EXERCISE INSTRUCTIONS = Your response should consist of the records below, repeated exactly.

Bounding box coordinate data =

-- Opening Marker --

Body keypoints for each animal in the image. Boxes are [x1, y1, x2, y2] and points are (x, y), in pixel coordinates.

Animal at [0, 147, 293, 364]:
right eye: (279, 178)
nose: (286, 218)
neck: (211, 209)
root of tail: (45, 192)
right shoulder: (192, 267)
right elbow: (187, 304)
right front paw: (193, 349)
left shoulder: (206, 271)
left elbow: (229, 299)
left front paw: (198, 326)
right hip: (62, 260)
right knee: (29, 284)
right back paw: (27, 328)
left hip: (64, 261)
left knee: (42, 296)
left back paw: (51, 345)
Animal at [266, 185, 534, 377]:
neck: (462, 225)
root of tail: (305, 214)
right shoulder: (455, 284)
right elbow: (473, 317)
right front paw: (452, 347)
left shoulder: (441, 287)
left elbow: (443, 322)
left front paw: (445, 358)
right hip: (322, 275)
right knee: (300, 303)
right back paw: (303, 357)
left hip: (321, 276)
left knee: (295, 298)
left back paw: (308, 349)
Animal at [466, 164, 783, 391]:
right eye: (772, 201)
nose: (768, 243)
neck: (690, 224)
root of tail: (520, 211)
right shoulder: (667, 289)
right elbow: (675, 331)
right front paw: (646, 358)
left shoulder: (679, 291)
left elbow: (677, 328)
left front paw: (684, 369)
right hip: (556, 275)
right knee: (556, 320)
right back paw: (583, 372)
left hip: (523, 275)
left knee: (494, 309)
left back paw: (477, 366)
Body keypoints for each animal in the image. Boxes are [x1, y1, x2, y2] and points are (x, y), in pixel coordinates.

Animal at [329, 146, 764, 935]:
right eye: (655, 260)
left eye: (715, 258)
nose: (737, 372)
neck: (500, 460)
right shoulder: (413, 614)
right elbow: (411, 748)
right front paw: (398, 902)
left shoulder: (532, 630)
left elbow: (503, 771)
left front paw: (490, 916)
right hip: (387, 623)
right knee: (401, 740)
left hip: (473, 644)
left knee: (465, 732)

-- Closing Marker --

YOUR SOLUTION =
Body keypoints for each animal in the image. Boxes are [x1, y1, x2, y2] and points are (x, y), in pixel coordinates.

Animal at [0, 147, 293, 364]:
right eye: (279, 178)
nose: (286, 218)
neck: (211, 209)
root of tail: (45, 192)
right shoulder: (192, 267)
right elbow: (187, 304)
right front paw: (193, 349)
left shoulder: (206, 271)
left elbow: (229, 299)
left front paw: (198, 326)
right hip: (62, 260)
right knee: (29, 284)
right back paw: (27, 328)
left hip: (64, 261)
left knee: (42, 296)
left back paw: (51, 345)
Animal at [266, 185, 534, 377]:
neck: (462, 225)
root of tail: (305, 214)
right shoulder: (455, 284)
right elbow: (473, 317)
right front paw: (452, 347)
left shoulder: (441, 287)
left elbow: (443, 322)
left front paw: (445, 358)
right hip: (322, 275)
right knee: (300, 303)
right back paw: (303, 357)
left hip: (321, 276)
left knee: (295, 298)
left back paw: (308, 349)
Animal at [466, 164, 783, 391]:
right eye: (772, 201)
nose: (768, 243)
neck: (690, 224)
root of tail: (520, 211)
right shoulder: (667, 289)
right elbow: (675, 331)
right front paw: (646, 358)
left shoulder: (679, 291)
left elbow: (677, 328)
left front paw: (684, 369)
right hip: (556, 275)
right knee: (556, 320)
right back paw: (583, 372)
left hip: (523, 275)
left knee: (494, 309)
left back paw: (477, 366)
Body keypoints for each animal in the image. Boxes are [x1, y1, x2, y2] and points are (x, y), in pixel coordinates.

Animal at [329, 146, 764, 935]:
right eye: (655, 260)
left eye: (715, 258)
nose: (737, 372)
neck: (500, 460)
right shoulder: (413, 614)
right elbow: (411, 748)
right front paw: (398, 902)
left shoulder: (532, 630)
left elbow: (503, 771)
left front paw: (490, 916)
right hip: (387, 623)
right knee: (401, 740)
left hip: (473, 644)
left knee: (465, 732)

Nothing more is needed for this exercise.